Juliette, however, mocked at him, volubly reciting Reynard's many misdeeds--how he stole chickens; how he tore out the throats of lambs, and, according to local report, was not even above killing a baby if he found that innocent alone. So it came about next time the excited yapping of the cur-dog was heard on the slopes above them, followed by stealthy movements among the fallen pine needles, and at length by the appearance of the beautiful red creature slyly slinking away to shelter, not twenty yards from where they stood behind a tree-trunk, that Juliette whispered:
"/Tirez/! /Tirez/!" and he lifted the gun, an old-fashioned, single-@@barrelled piece, aimed and fired.
Then followed a horrid scene. The big shot with which he had loaded, mortally wounded but did not kill the fox, that with its forepaws broken, rolled, and bit, and made dreadful noises in its agony, its beautiful fur all stained with blood. Godfrey did not know what to do;@@it was too big and strong to kill with Juliette's little stick, so he tried to batter it to death with the stock of the gun, but without success, and at last withdrew, looking at it horrified.
"What shall I do?" he asked faintly of Juliette.
"Load the gun and shoot it again," replied that practical young woman.
So with some mistakes, for the emergency made him nervous, such as the dropping of the cap among the pine needles, he obeyed.
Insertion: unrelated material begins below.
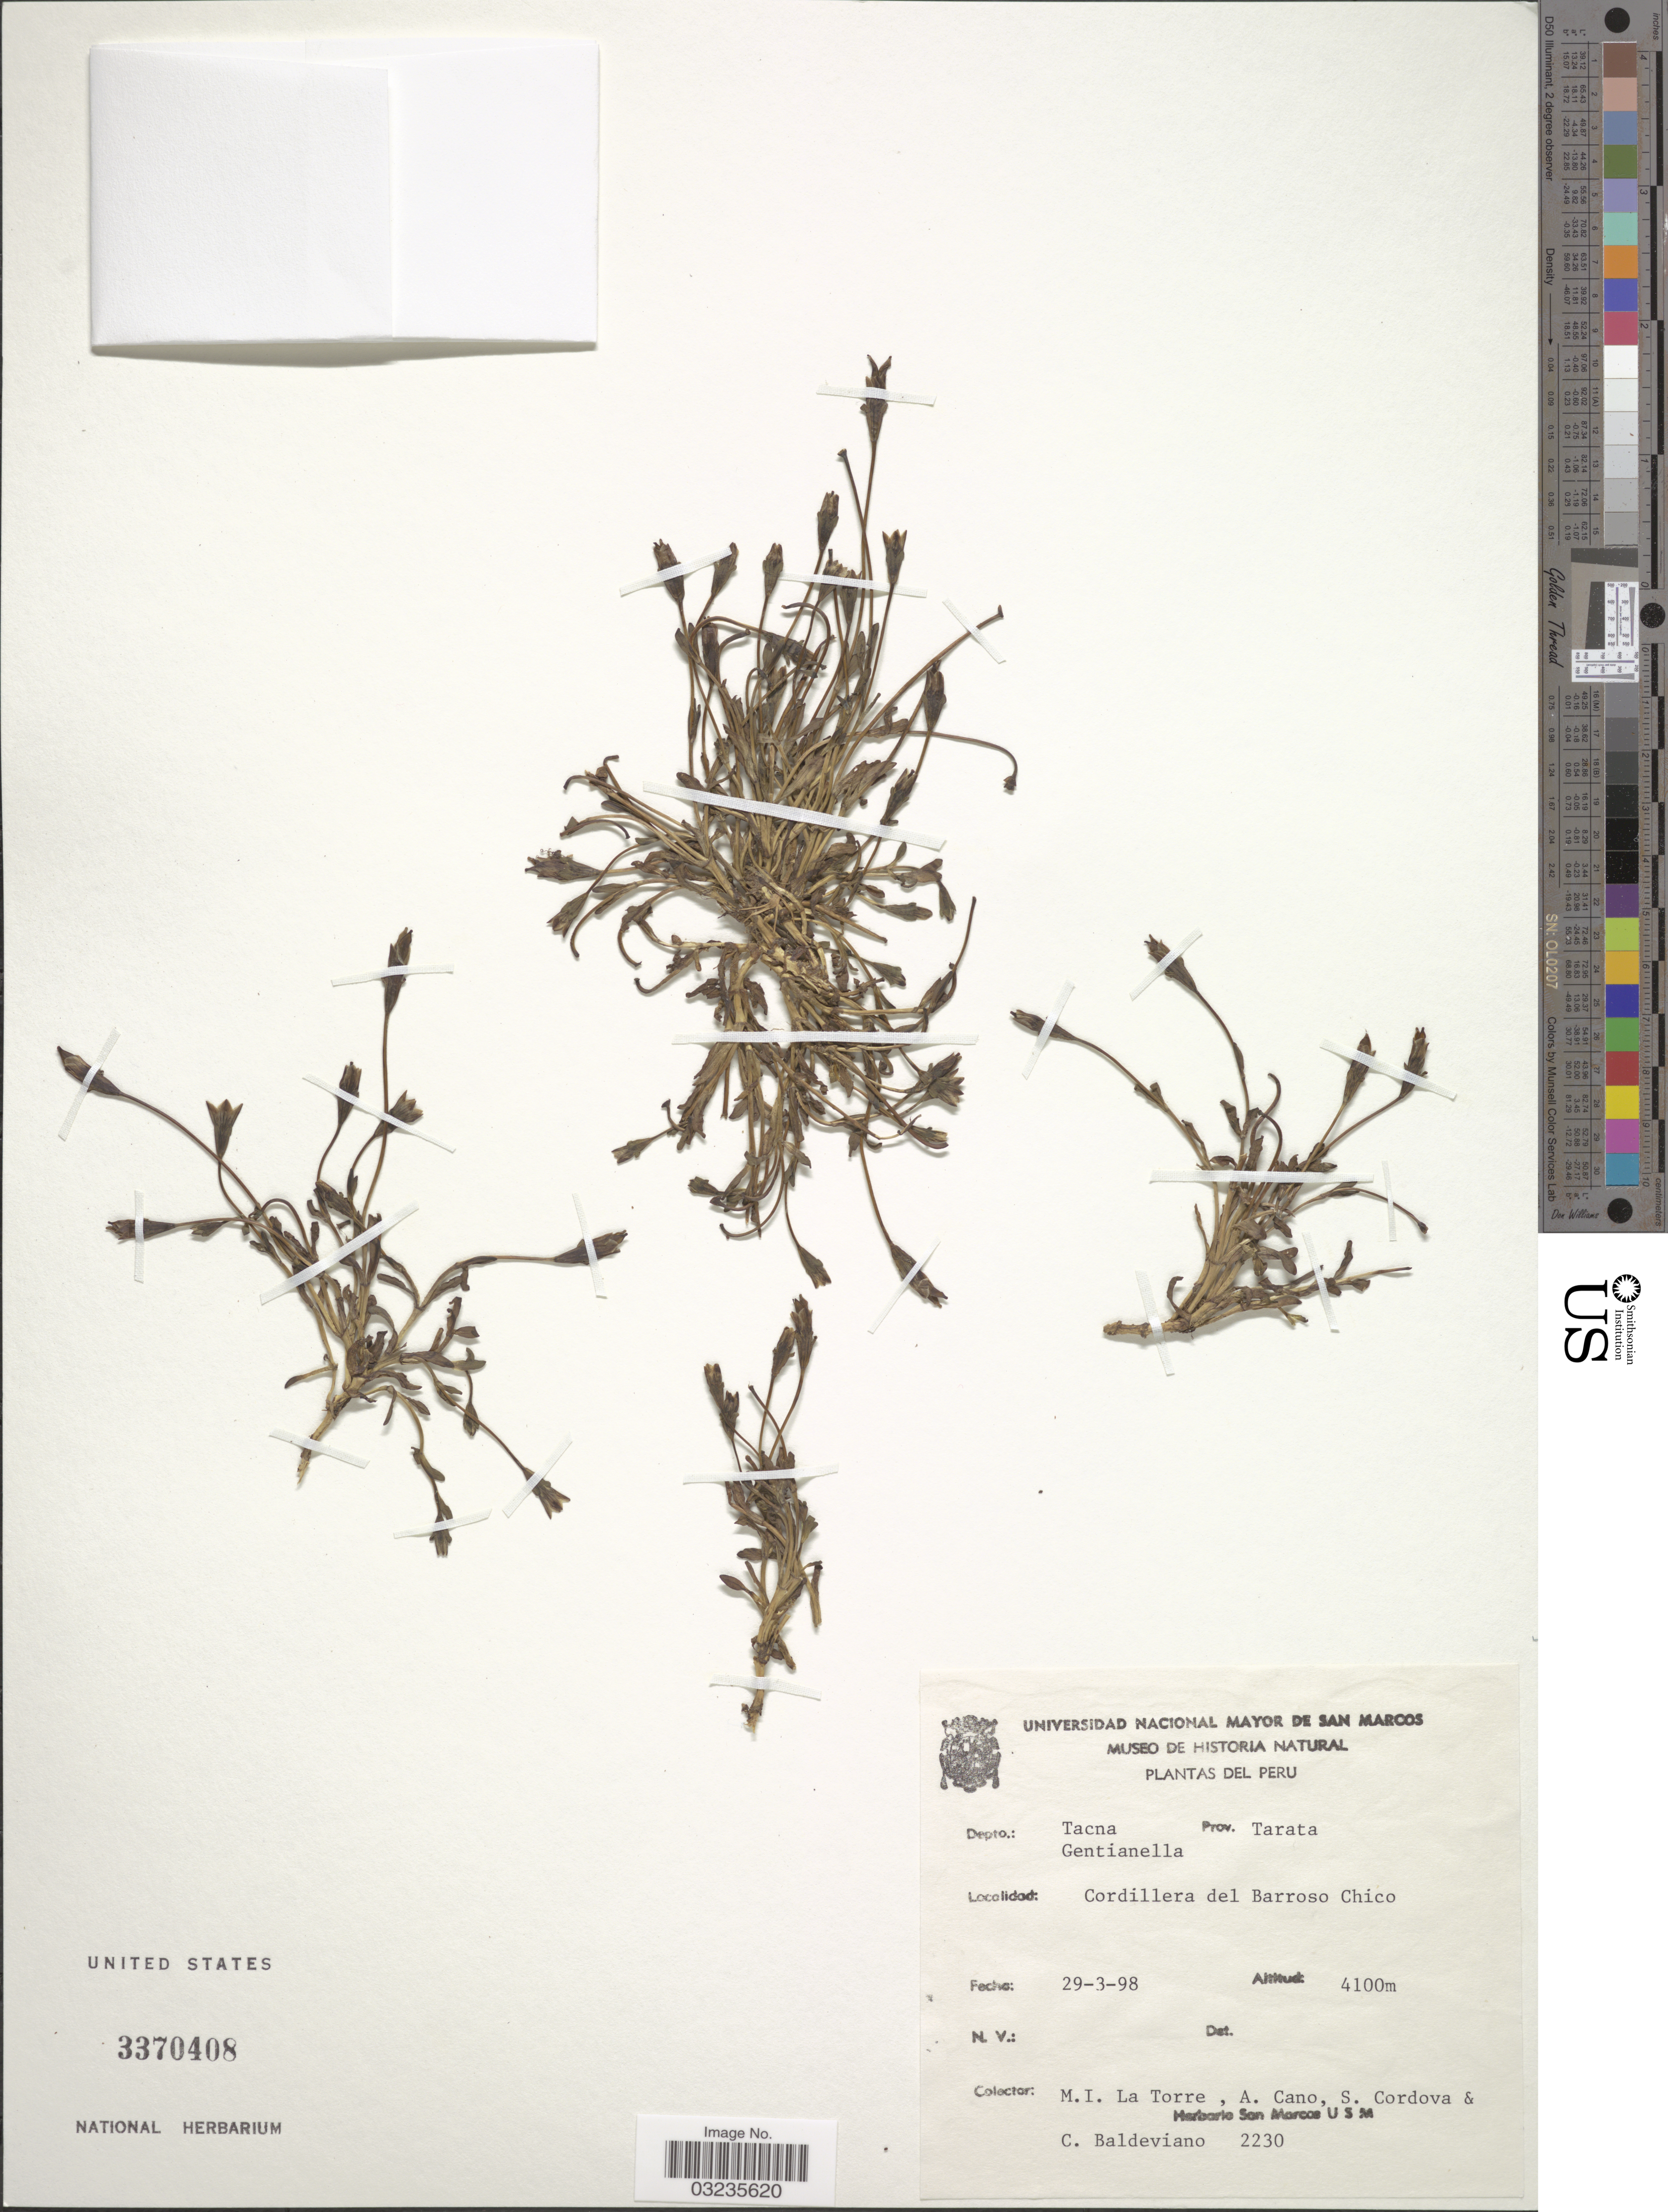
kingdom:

At last the poor beast lay dead, a very disagreeable spectacle, with the cur-dog that had arrived, biting joyously at its quivering form.
Godfrey put down the gun and retired behind a tree, whence presently he emerged, looking very pale, for to tell the truth, he had been ill.
"I do not think I like shooting foxes," he said.
"How strange you are," answered Juliette. "Quite unlike other men. Now my Cousin Jules, there is nothing that he loves better. Go now and cut off his tail, to hang upon the wall. It is beautiful."
"I can't," said Godfrey still more faintly.
"Then give me the knife, for I can."
And she did!
Had Madame but known it, that fox did not die unavenged upon her family, for with it departed from the world all hopes of the alliance which she desired so earnestly.